I haven't really "released" this project yet, but it's a T4-based repository system that extends Linq To SQL and implements a bunch of batch operations (delete, update, create csv, etc.): http://code.google.com/p/grim-repo/. You can check out the source code and implement it however you see fit.
Also, this link has some great source code for batch operations: http://www.aneyfamily.com/terryandann/post/2008/04/Batch-Updates-and-Deletes-with-LINQ-to-SQL.aspx
And, also, I know it's tempting, but don't crap on the elderly. Try performing batch operations with DataAdapters/ADO.net: http://davidhayden.com/blog/dave/archive/2006/01/05/2665.aspx. It's faster, but inevitably hairier.
Finally, if you have an XML file, you can create a stored procedure that takes advantage of SQL server's built-in sproc, sp_xml_preparedocument. Check out how to use it here: http://msdn.microsoft.com/en-us/library/ms187367.aspx
Even when you add multiple records to the DataContext before calling SubmitChanges, LINQ2SQL will loop through and insert them one by one. You can verify this by implementing one of the partial methods on an entity class ("InsertMyObject(MyObject instance)"). It will be called for each pending row individually.

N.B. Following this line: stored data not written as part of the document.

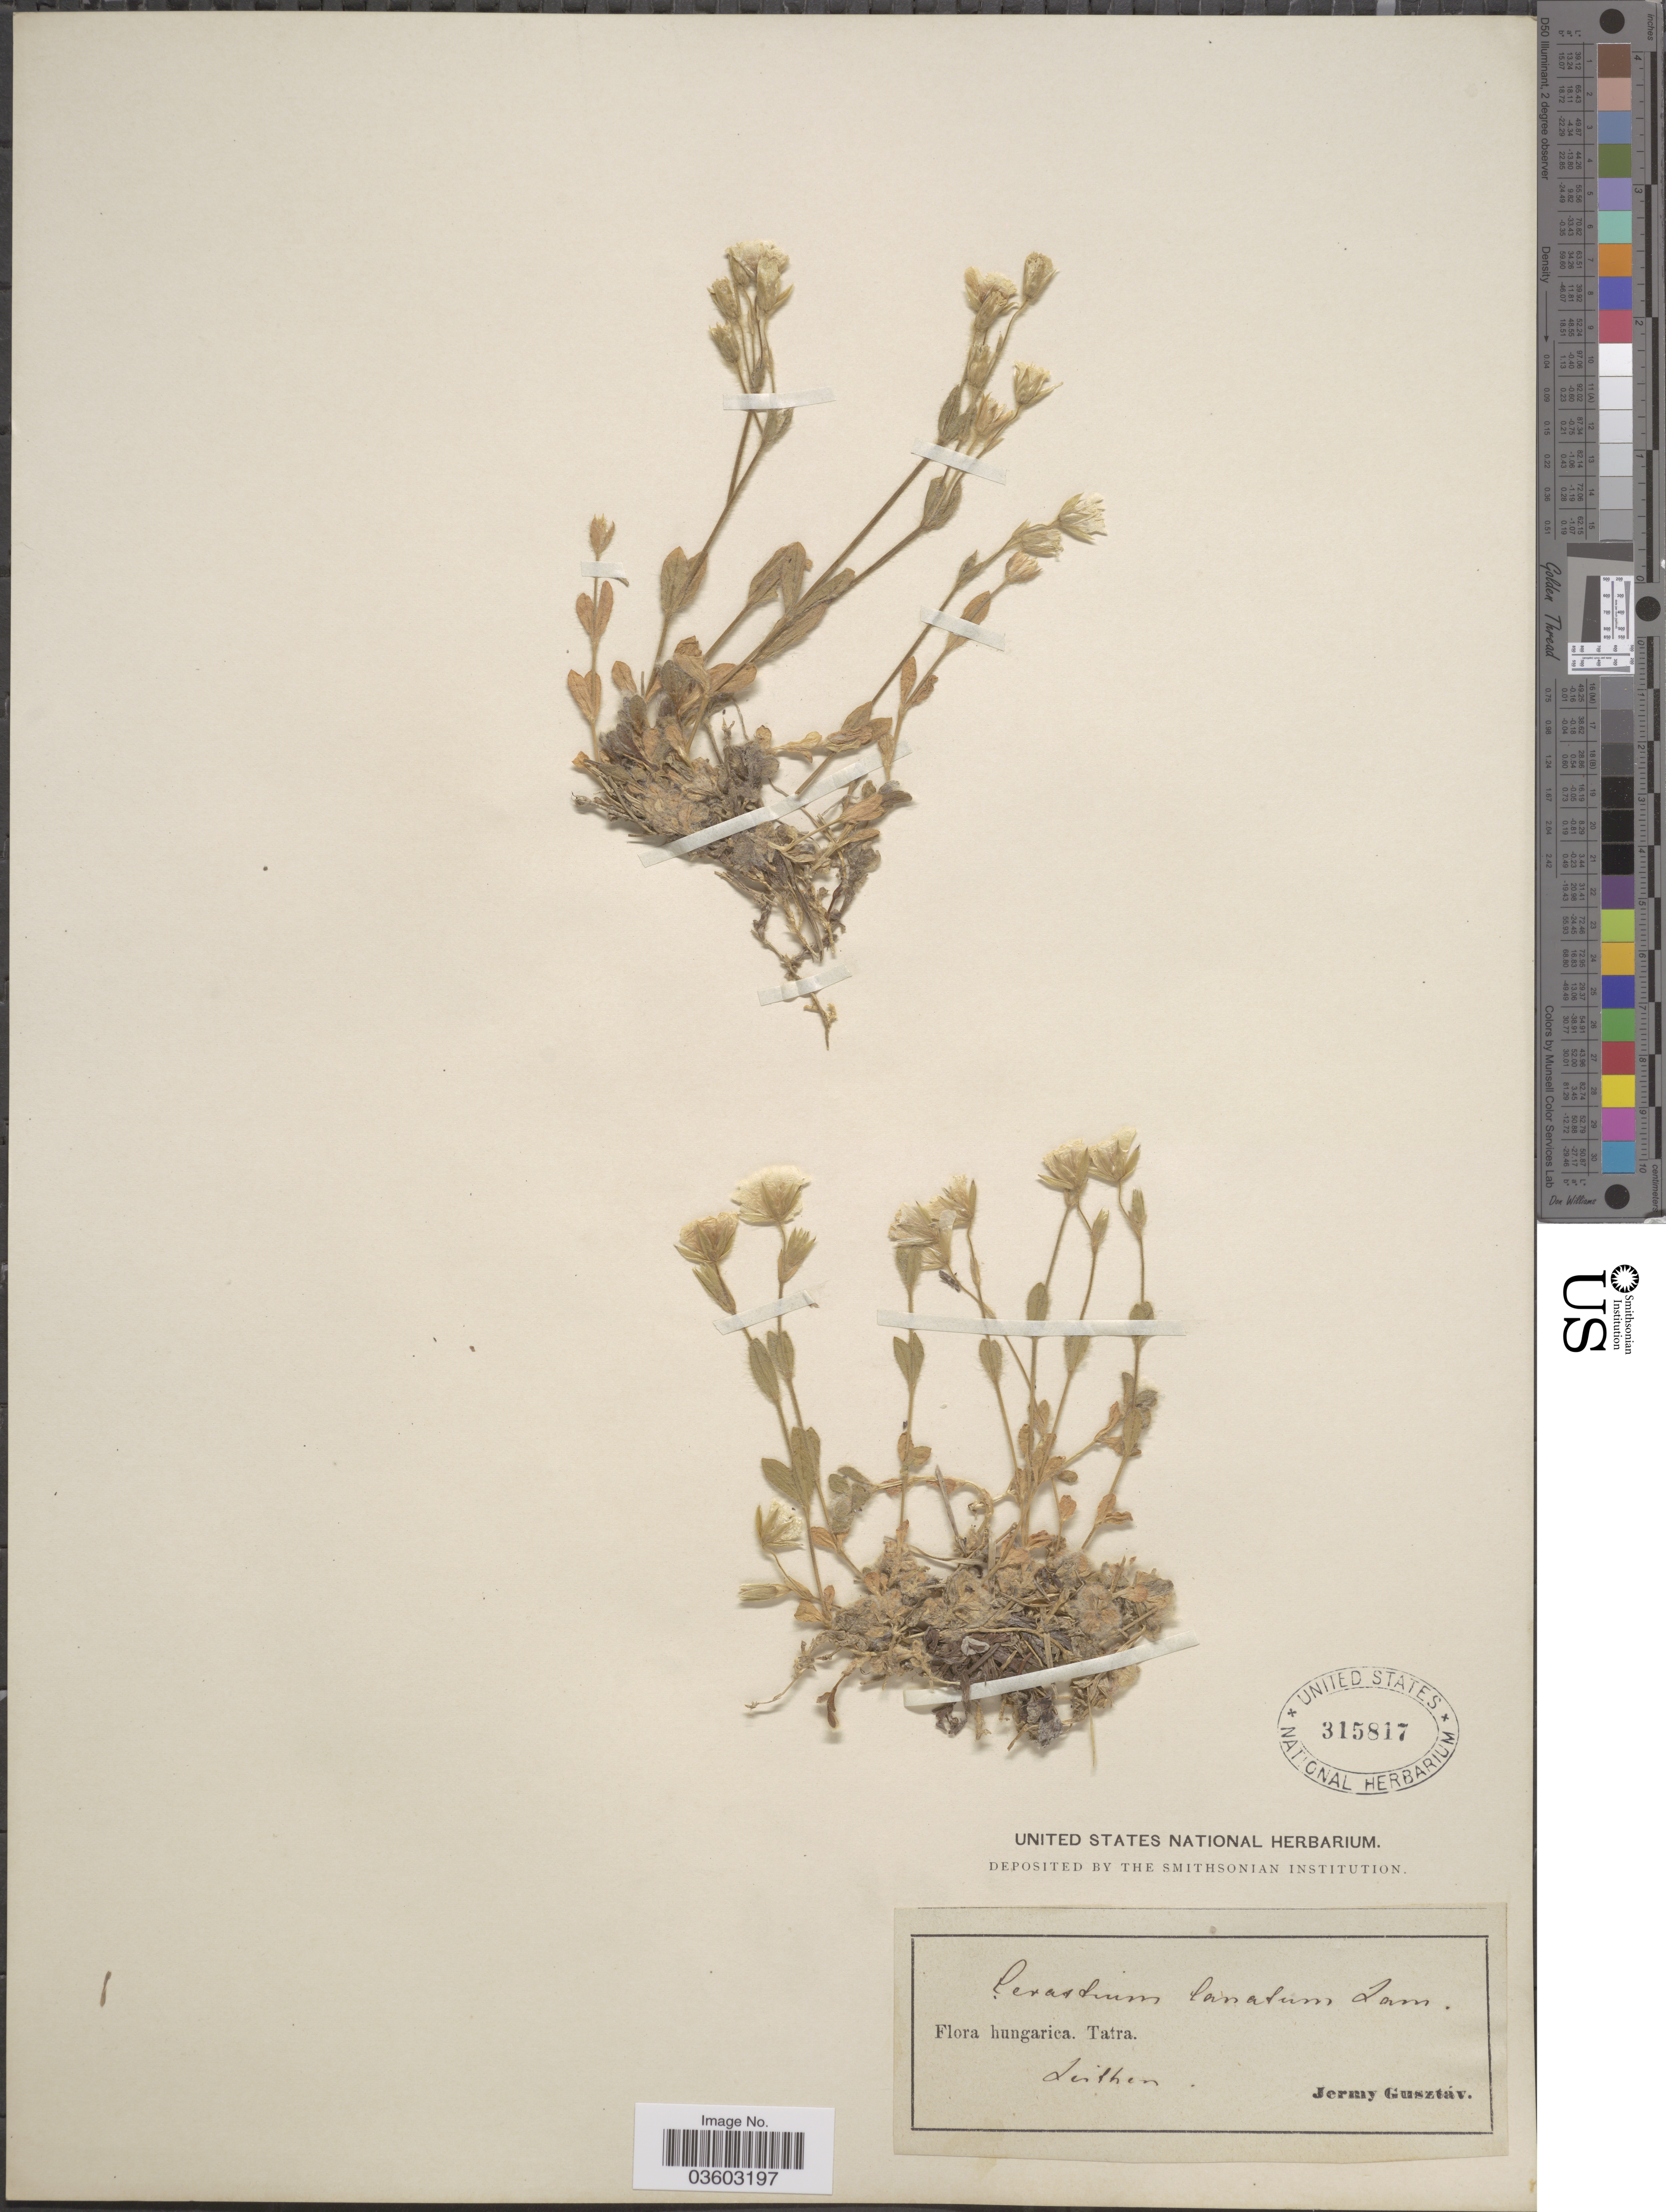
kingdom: Plantae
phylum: Tracheophyta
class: Magnoliopsida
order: Caryophyllales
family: Caryophyllaceae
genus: Cerastium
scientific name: Cerastium lanatum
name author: Lam.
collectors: J. Gusztav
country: Hungary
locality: Tatra. Leithen.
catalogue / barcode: US 315817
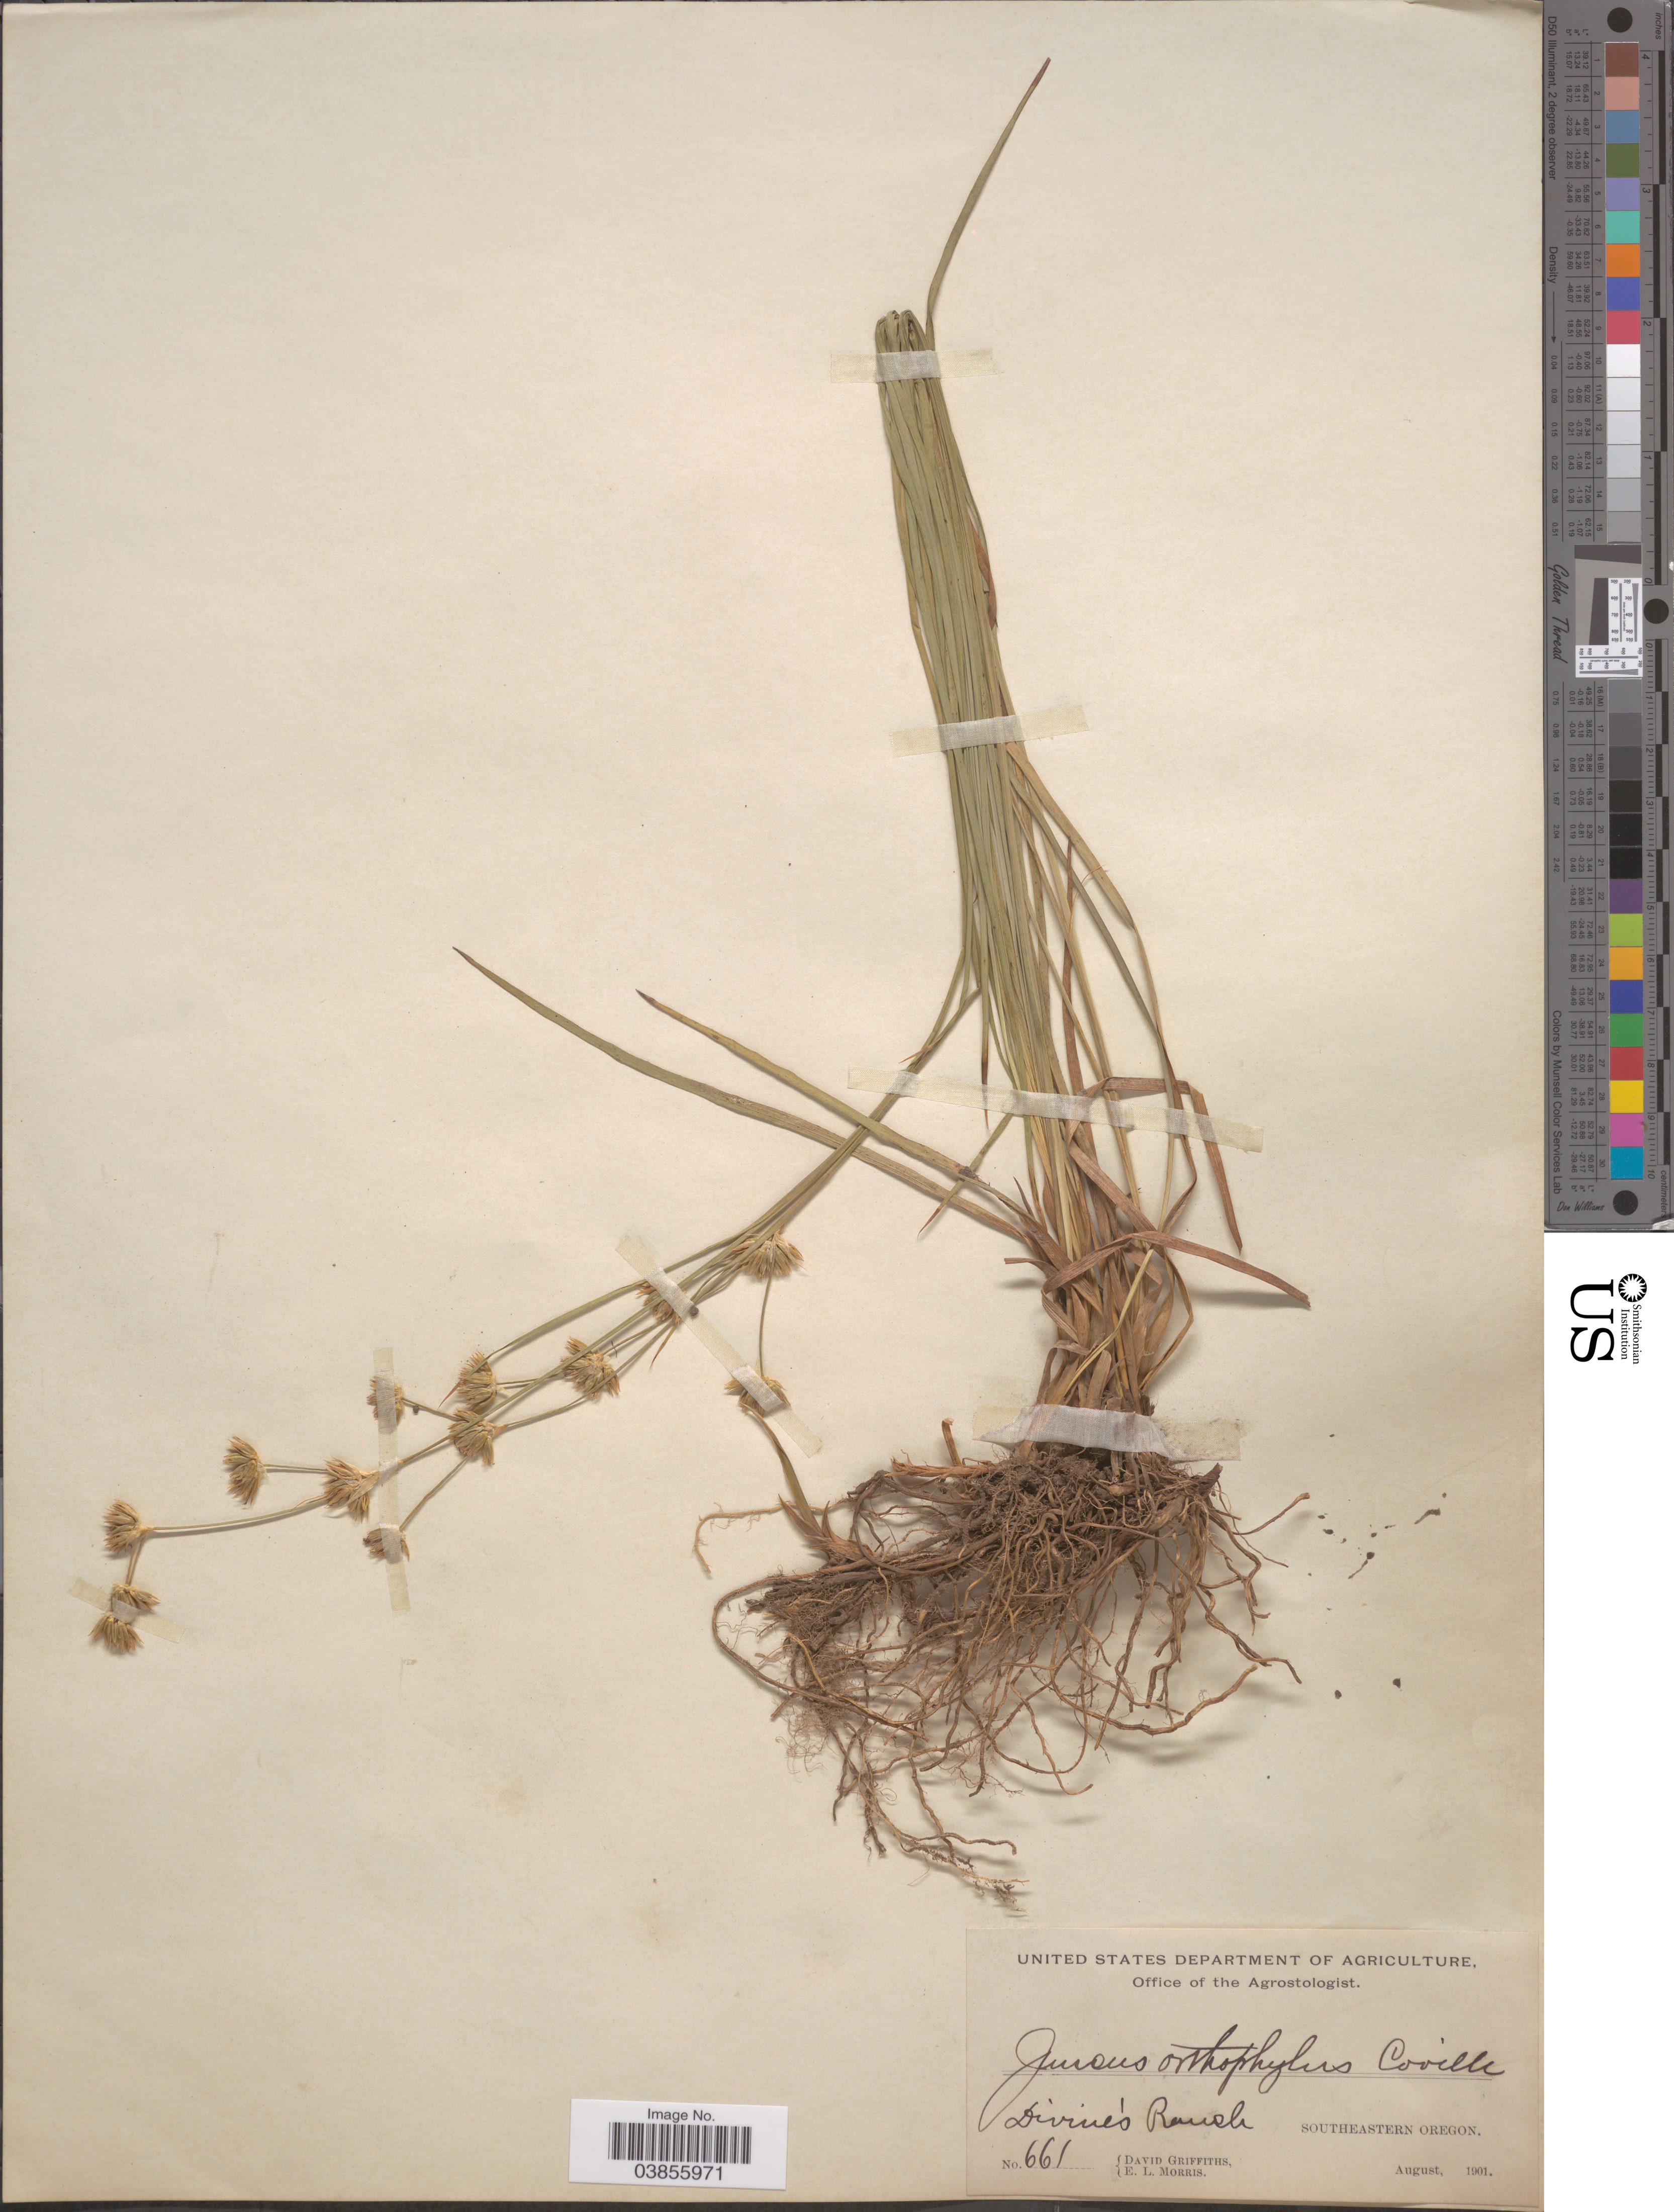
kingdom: Plantae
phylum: Tracheophyta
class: Liliopsida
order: Poales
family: Juncaceae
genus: Juncus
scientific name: Juncus orthophyllus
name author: Coville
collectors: D. Griffiths & E. Morris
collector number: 661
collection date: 1901-08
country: United States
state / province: Oregon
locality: Divine's Ranch. Southeastern Oregon.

I don't see anything wrong with your plan -- you say it works, but you just don't know how to verify it? Can't you simply look in the database to check if the records got added?
Another way to see what records are pending in the DataContext and have not yet been added is to call GetChangeSet() on the data context and then refer to the "Inserts" property of the returned object to get a list of rows that will be inserted when SubmitChanges is called.